Cornelius began her career as a high school para-educator. When a friend reached out saying she was founding a new home health company, Cornelius jumped at the chance to help a wider population of people. She even went back to school to get a degree in mental health and chemical dependency.
Today, she serves patients ranging from age 15 to 65 with a variety of mental health needs.
Cornelius said that one of the goals of home health—to help people retain their independence—is another reason she got involved. She also noted the role homecare agencies play in helping patients, especially those living with mental illness, avoid the social isolation that can exacerbate their problems.

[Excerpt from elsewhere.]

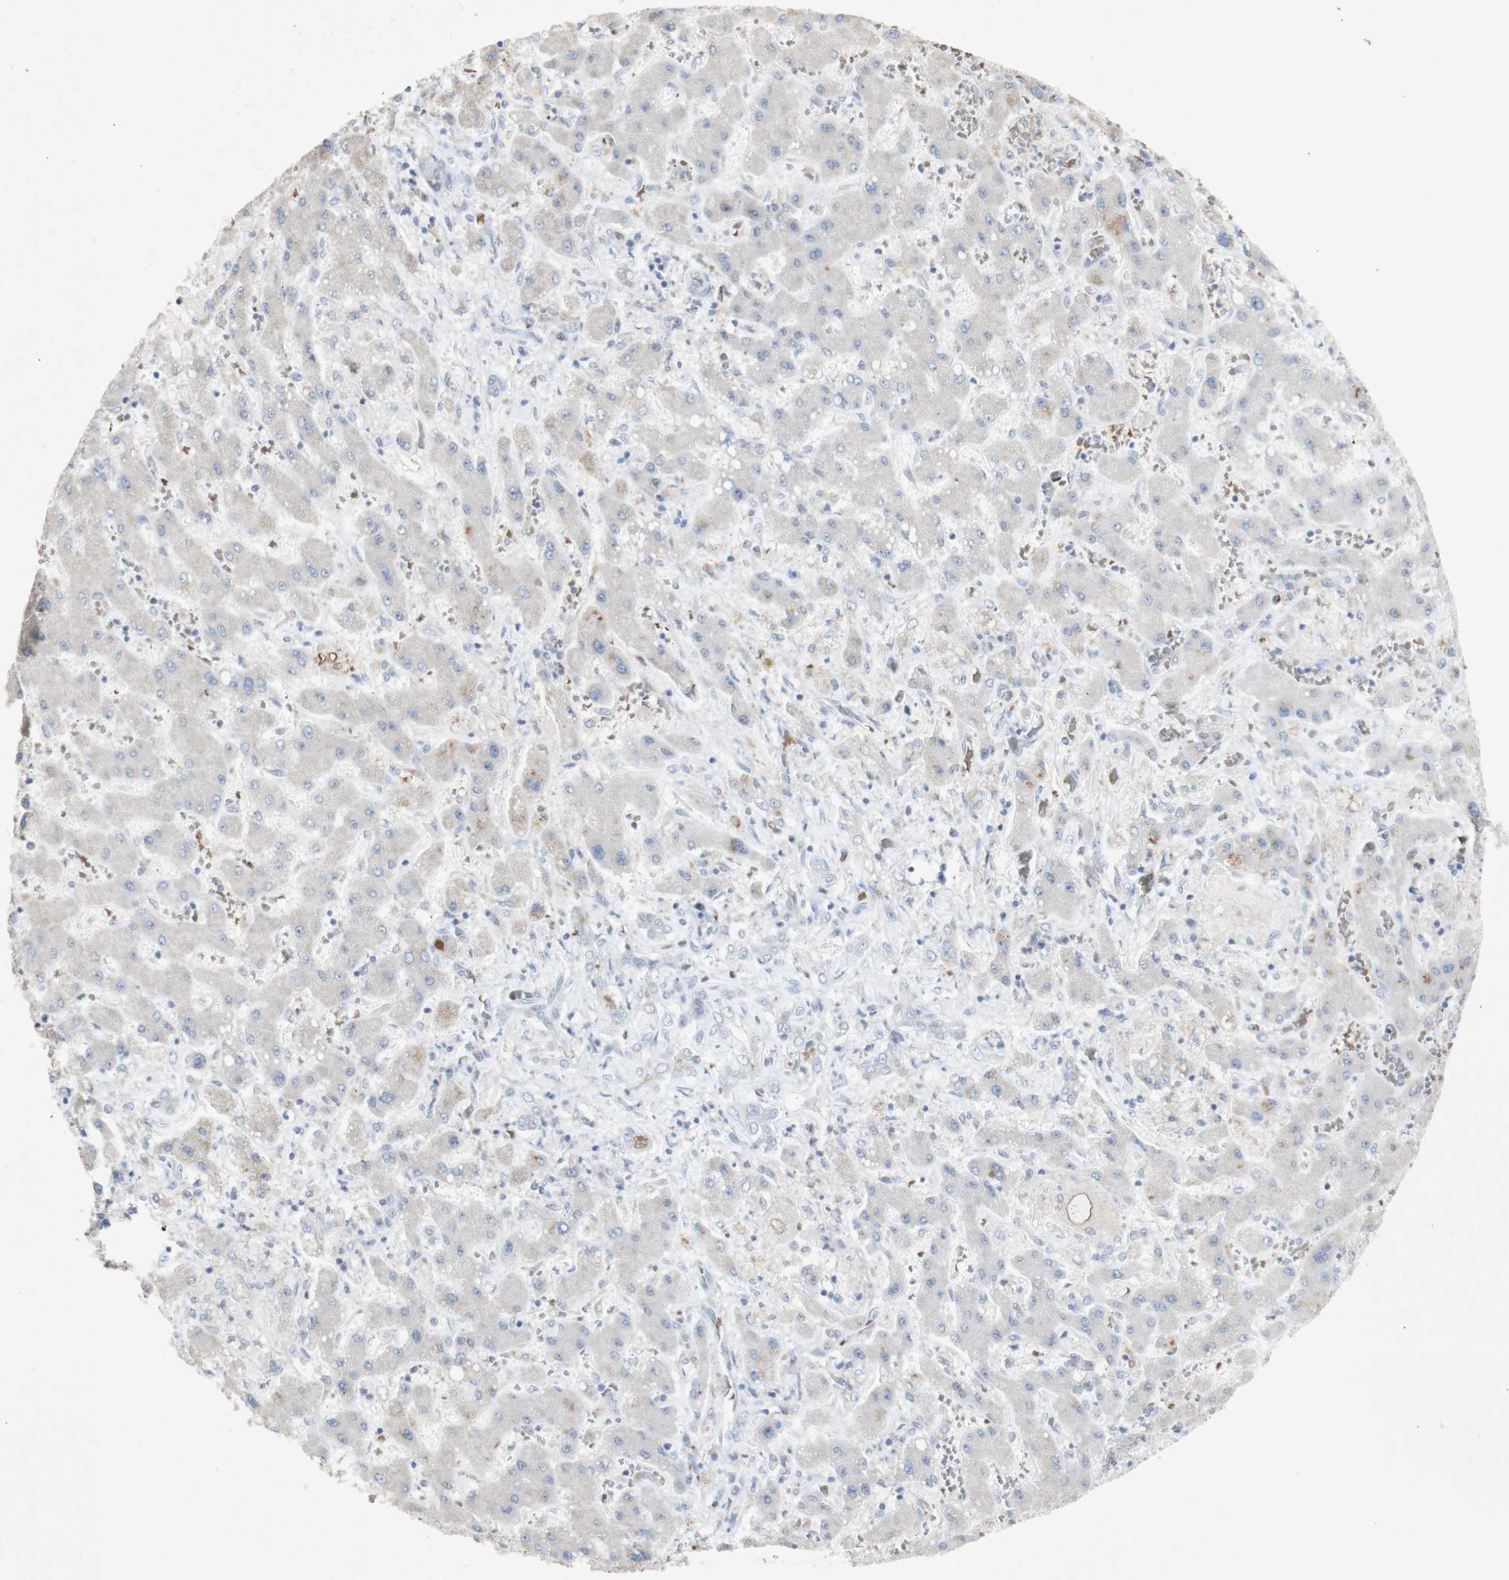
{"staining": {"intensity": "negative", "quantity": "none", "location": "none"}, "tissue": "liver cancer", "cell_type": "Tumor cells", "image_type": "cancer", "snomed": [{"axis": "morphology", "description": "Cholangiocarcinoma"}, {"axis": "topography", "description": "Liver"}], "caption": "DAB (3,3'-diaminobenzidine) immunohistochemical staining of cholangiocarcinoma (liver) shows no significant expression in tumor cells.", "gene": "INS", "patient": {"sex": "male", "age": 50}}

“Sometimes we’re the only people that they actually see or that they actually have any kind of interaction with,” Cornelius said. “[It’s about] making people feel like they make a difference in other people’s lives, that they have a purpose for being here and that they make a difference, even if they’re not getting out as much as they could be.”
Compassionate Home Care serves a wide territory that includes rural swaths of Minnesota. Cornelius said that distance is one of the biggest challenges to combating isolation.
With her teenage patients, interaction with their homecare clinicians can be a lifeline. They are also the primary users of the hotline, which accepts text messages.
“I’ll get texts at 3 a.m. just needing to talk because they feel like they’re depressed. They don’t have anybody. They feel alone,” Cornelius said, explaining that teens and other young people who are struggling with mental illness may not feel close enough to their friends to discuss their problems in depth.
“So, I’m texting at three in the morning to a young adult in their
20s or a teenager that’s feeling isolated and alone, even though they have a house full of family members,” she said.
Cornelius directs her clients to the national 988 suicide helpline, but she said she’s noticed some people don’t trust that line because there’s a stranger on the other end. Hearing that concern is what prompted the creation of the agency’s own hotline.
“When you’ve got somebody that you can call or text at 3 a.m., you know they’re going to be there. You know they actually care,” Cornelius said. “They know your history. They know all about you. They’ve been
with you for a number of years. They trust you.”